Sejarah mencatat bahwa pada tahun 1800-an Kota Bandung mendapat kunjungan dari dua orang Raja Thailand. Curug Dago dengan ketinggian +/- 13 meter ini terbentuk dari aliran sungan Cikapundung yang mengalir dari daerah Maribaya.

Merasa terpesona dengan keindahan curug ini, merekapun membuat dua prasasti batu tulis sebagai bentuk kenangan selama mereka mengunjungi tempat ini. Untuk mencapai tempat dimana dua prasasti tersebut berada, anda harus menuruni lembah.

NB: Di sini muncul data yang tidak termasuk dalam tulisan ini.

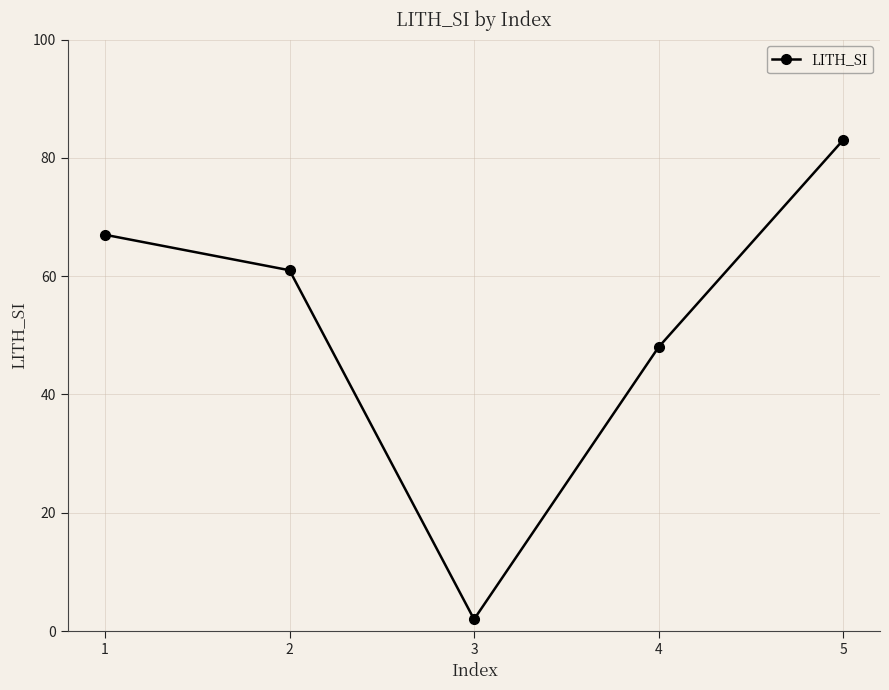

Between 2 and 5, which is larger?

5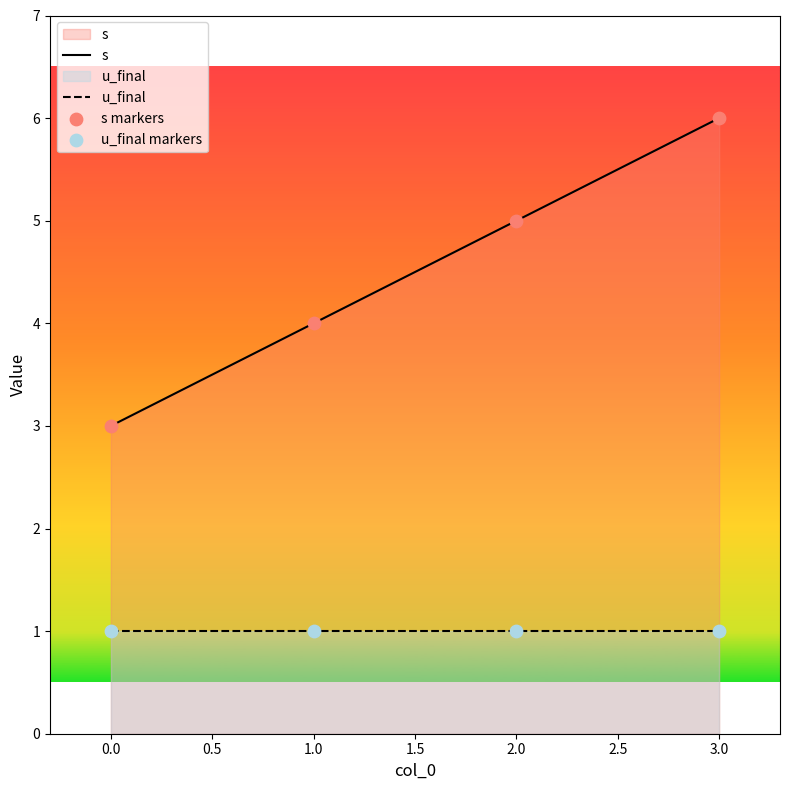

What is the total value across all series at 0.0?

4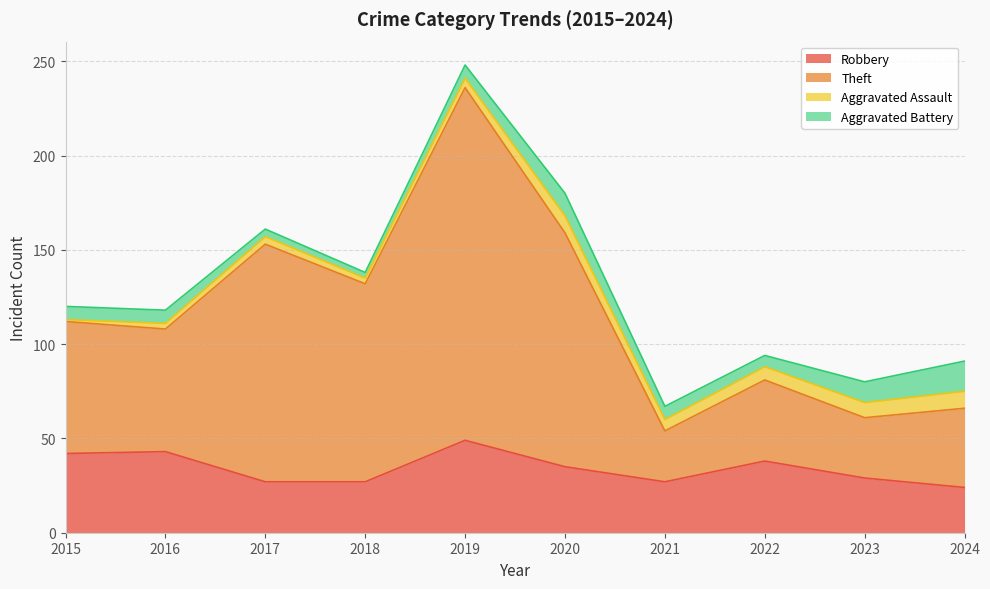

True or false: Theft has more than 1 points higher than both neighbors.

True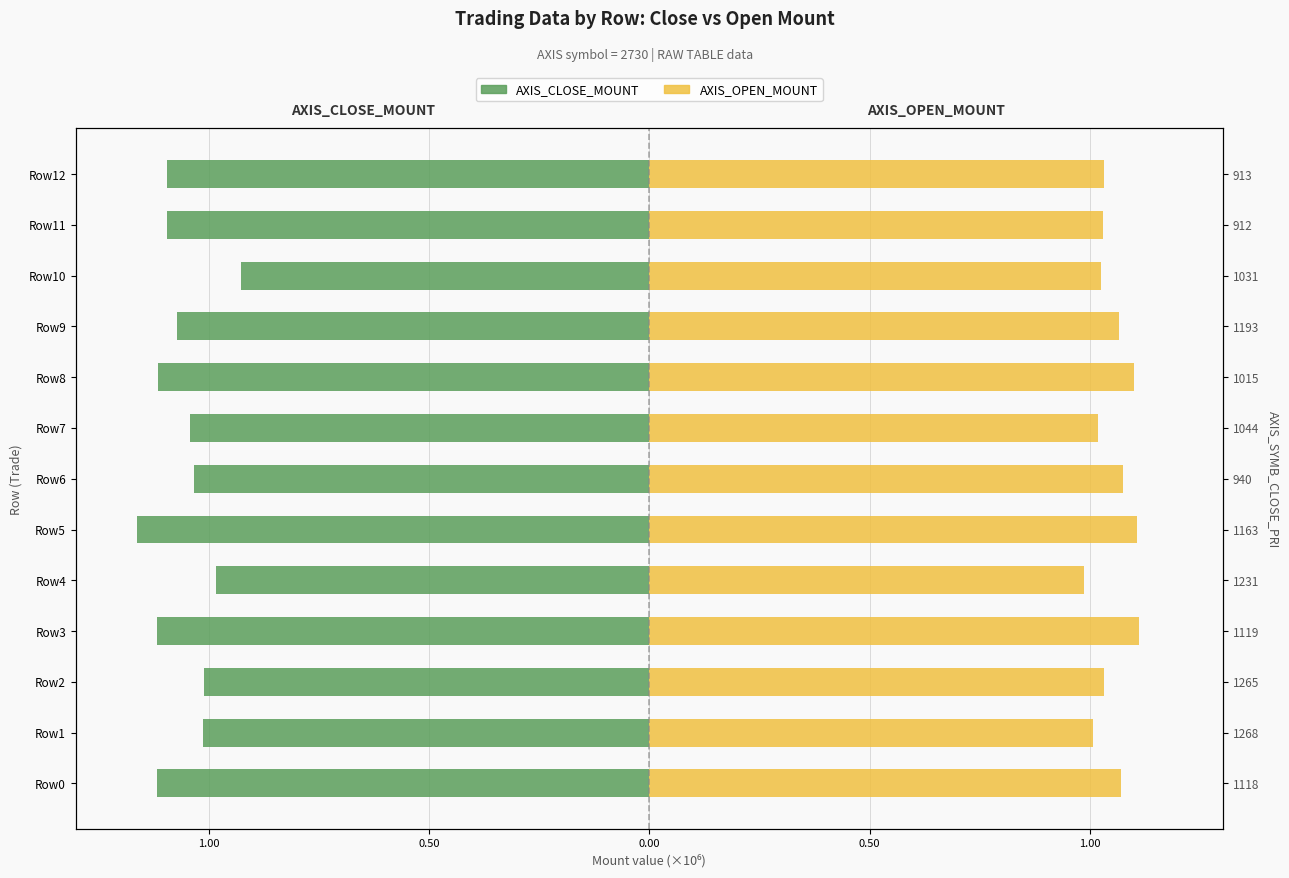

True or false: AXIS_OPEN_MOUNT has a value of 0.4 at Row12.

False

Meskipun demikian anda tidak perlu khawatir karena jalan menuju tempat tersebut sudah dibuatkan anak tangga, yaa hitung-hitung berolah raga ada baiknya juga bukan?

Kami berharap ulasan mengenai kawasan wisata berwawasan edukasi di kawasan Dago Pakar bisa memberikan alternatif bagi anda dan keluarga yang ingin menelusuri tempat-tempat wisata di Kota Bandung. Semoga bermanfaat, have a nice day.

Jam Buka / Visiting Tour :
Selasa – Kamis : 08:00 – 16:00
Jumat : 14:00 – 16:00
Sabtu – Minggu : 09:00 – 16:00
Istirahat Siang : 12.00 – 13.00
Senin & Hari Libur Nasional : Libur.